Condition $(3)$ already gives that $H_i$ is normal for all $i \in \set {1, 2, \ldots, n}$.

Condition $(1)$ gives us that each element $g$ of $G$ can be expressed in the form:

$g = h_1 h_2 \dotsm h_n$ with $h_i \in H_i$ for all $i \in \set {1, 2, \ldots, n}$.

It is now shown that this expression is unique.

Suppose that:

$g = h_1 h_2 \dotsm h_n = k_1 k_2 \dotsm k_n$

where $h_i, k_i \in H_i$ for all $i \in \set {1, 2, \ldots, n}$ and $h_j \ne k_j$ for at least one $j$.

Let $j$ be the largest integer such that $h_j \ne k_j$, so that $h_i = k_i$ for $i > j$.

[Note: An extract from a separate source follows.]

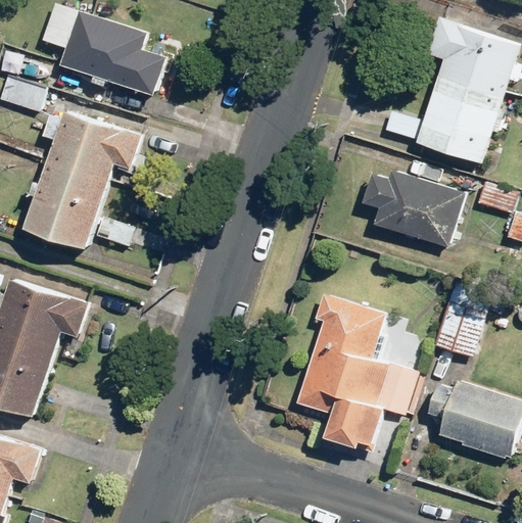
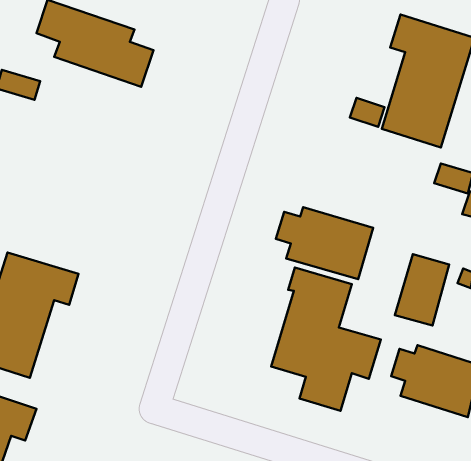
building: [26,110,140,247] -> none
building: [362,169,468,247] -> [276,207,373,279]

Cancelling $h_i$ for $i > j$ gives:

$h_i h_2 \dotsm h_j = k_1 k_2 \dotsm k_j$

and so:

$h_j {k_j}^{-1} = \paren {h_1 h_2 \dotsm h_{j - 1} }^{-1} \paren {k_1 k_2 \dotsm k_{j - 1} } \in \paren {H_1 H_2 \dotsm H_{j - 1} } \cap G_j$

But by condition $(2)$:

$\paren {H_1 H_2 \dotsm H_{j - 1} } \cap G_j = \set e$

by definition of independent subgroups.

Thus $h_j = k_j$, which contradicts our assertion that $h_j \ne k_j$.

Hence the decomposition is unique.

$\blacksquare$